The Office for Civil Rights recently found that an all-gender restroom at Denver’s East High School violates Title IX, which prohibits sex-based discrimination. OCR said DPS would face “imminent enforcement actions” if it didn’t get rid of its all-gender restrooms and adopt “biology-based” definitions of “male” and “female,” among other actions.

The U.S. Department of Education did not respond Monday to a request for comment about DPS asking for a 90-day negotiation period.

President Donald Trump has made targeting transgender rights a key part of his second term. The investigation into DPS’ all-gender restroom was the first launched by OCR after his inauguration in January.

OCR concluded on Aug. 28 that the conversion last year of a girls’ restroom on the second floor of East High to an all-gender restroom meant that only girls “bore the burden of seeking an exclusive restroom elsewhere in the building or limiting their restroom use,” according to a letter from Austin to Denver Superintendent Alex Marrero.

Because boys still had a single-sex restroom on the second floor, OCR found that girls at East High were being treated differently, in violation of Title IX.

In an attempt to address any disparity, DPS converted a second-floor boys’ restroom to an all-gender restroom over the summer. But OCR called the move a “misguided effort” that ended DPS’ “different treatment” of girls but did not fix its Title IX violation.

Marrero criticized the Trump administration for pushing “an anti-trans agenda through the weaponization of Title IX.” In a joint letter, more than 40 Colorado and Denver elected officials called OCR’s investigation “an ideologically driven attack.”

In a Sept. 7 letter to OCR, DPS accused the federal agency of being unwilling to communicate about the investigation. “Due to your office’s intransigence,” the communication between DPS and OCR was limited to one phone call in February, an email in March, and another phone call in June, wrote Bailey, DPS’ senior legal counsel.

STUDY MATERIAL:
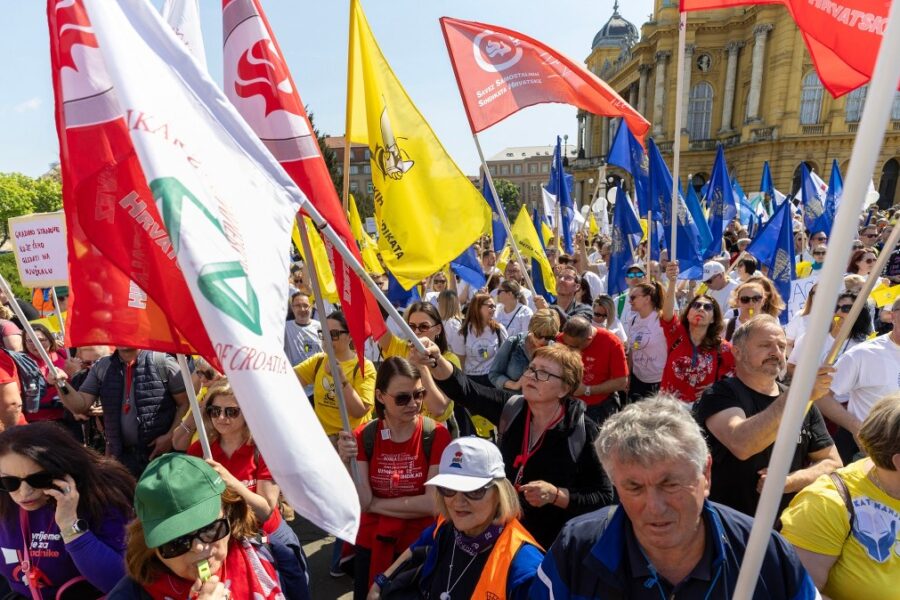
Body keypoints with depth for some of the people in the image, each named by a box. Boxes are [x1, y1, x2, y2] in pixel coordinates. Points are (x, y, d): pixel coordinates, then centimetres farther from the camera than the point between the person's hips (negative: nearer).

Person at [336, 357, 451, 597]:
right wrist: (346, 462, -30)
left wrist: (375, 504, -14)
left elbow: (433, 503, -19)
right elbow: (360, 503, -14)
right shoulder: (364, 436, -9)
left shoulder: (436, 435, -16)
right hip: (371, 546, 2)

PROBLEMS TO SOLVE:
[1] From the article on the East High restroom investigation, copy the passage starting at "In an attempt" and ending at "Title IX violation.".
[2] Name every person mentioned by name in the article on the East High restroom investigation.

ANSWERS TO THIS EXERCISE:
[1]
In an attempt to address any disparity, DPS converted a second-floor boys’ restroom to an all-gender restroom over the summer. But OCR called the move a “misguided effort” that ended DPS’ “different treatment” of girls but did not fix its Title IX violation.

[2]
Donald Trump
Austin
Alex Marrero
Bailey